DIRECTIONS: Give back exactly the stretch of data below from the line holding "Figure 3. MeV" through the line holding "Table 1. Feedstock type and quantity", both ends included, and leave the remaining lines out.

------ INPUT

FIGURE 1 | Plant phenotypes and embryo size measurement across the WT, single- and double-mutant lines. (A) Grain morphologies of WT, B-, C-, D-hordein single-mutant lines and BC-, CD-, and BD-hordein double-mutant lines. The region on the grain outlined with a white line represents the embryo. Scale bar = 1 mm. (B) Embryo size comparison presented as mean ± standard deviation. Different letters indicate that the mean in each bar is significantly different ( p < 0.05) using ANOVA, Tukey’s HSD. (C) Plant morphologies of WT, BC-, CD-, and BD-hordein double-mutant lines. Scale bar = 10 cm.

------------
------ INPUT

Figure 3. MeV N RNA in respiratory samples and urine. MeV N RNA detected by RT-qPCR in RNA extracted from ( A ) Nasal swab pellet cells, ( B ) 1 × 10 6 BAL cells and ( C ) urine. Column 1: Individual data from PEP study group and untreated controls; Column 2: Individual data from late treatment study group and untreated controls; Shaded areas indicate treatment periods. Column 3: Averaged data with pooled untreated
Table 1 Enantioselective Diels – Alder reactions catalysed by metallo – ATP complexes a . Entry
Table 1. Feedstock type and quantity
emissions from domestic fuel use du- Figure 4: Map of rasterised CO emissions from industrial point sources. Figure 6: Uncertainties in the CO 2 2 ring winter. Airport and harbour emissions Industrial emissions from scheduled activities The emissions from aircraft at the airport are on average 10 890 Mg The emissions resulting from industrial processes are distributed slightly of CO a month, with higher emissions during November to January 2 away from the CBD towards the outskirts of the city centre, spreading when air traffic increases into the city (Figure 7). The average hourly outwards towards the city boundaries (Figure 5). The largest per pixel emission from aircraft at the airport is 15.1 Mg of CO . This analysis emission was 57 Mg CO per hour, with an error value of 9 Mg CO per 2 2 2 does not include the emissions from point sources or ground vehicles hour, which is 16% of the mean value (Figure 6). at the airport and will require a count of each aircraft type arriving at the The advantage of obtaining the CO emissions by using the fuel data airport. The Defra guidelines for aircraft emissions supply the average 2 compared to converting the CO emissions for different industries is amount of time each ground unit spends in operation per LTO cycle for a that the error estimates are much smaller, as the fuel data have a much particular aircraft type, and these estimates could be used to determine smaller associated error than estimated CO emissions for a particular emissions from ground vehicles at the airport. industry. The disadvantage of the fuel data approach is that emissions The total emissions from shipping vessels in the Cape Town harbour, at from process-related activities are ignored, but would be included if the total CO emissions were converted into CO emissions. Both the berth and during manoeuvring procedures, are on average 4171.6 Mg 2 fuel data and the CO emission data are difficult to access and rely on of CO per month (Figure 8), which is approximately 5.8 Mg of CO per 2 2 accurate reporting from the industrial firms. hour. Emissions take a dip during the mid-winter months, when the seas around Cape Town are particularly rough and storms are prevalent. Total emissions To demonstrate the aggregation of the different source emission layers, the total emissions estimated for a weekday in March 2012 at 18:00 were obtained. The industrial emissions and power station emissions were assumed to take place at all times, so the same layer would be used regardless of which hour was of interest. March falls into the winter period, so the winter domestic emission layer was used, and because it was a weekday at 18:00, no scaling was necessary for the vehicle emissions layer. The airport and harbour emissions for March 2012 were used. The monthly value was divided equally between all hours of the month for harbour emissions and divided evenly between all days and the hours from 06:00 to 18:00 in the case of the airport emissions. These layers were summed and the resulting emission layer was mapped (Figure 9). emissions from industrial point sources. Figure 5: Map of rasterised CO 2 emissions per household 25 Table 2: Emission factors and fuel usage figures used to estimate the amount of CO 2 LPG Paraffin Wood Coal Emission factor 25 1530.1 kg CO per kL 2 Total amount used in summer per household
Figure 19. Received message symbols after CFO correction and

------------
------ INPUT

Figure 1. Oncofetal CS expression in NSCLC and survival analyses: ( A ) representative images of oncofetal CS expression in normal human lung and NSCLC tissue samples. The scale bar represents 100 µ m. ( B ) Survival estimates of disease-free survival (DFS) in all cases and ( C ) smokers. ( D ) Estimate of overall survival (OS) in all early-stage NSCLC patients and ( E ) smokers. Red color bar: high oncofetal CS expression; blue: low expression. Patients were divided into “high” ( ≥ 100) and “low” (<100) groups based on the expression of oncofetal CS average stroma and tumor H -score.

------------

WRITTEN ANSWER:
Figure 3. MeV N RNA in respiratory samples and urine. MeV N RNA detected by RT-qPCR in RNA extracted from ( A ) Nasal swab pellet cells, ( B ) 1 × 10 6 BAL cells and ( C ) urine. Column 1: Individual data from PEP study group and untreated controls; Column 2: Individual data from late treatment study group and untreated controls; Shaded areas indicate treatment periods. Column 3: Averaged data with pooled untreated
Table 1 Enantioselective Diels – Alder reactions catalysed by metallo – ATP complexes a . Entry
Table 1. Feedstock type and quantity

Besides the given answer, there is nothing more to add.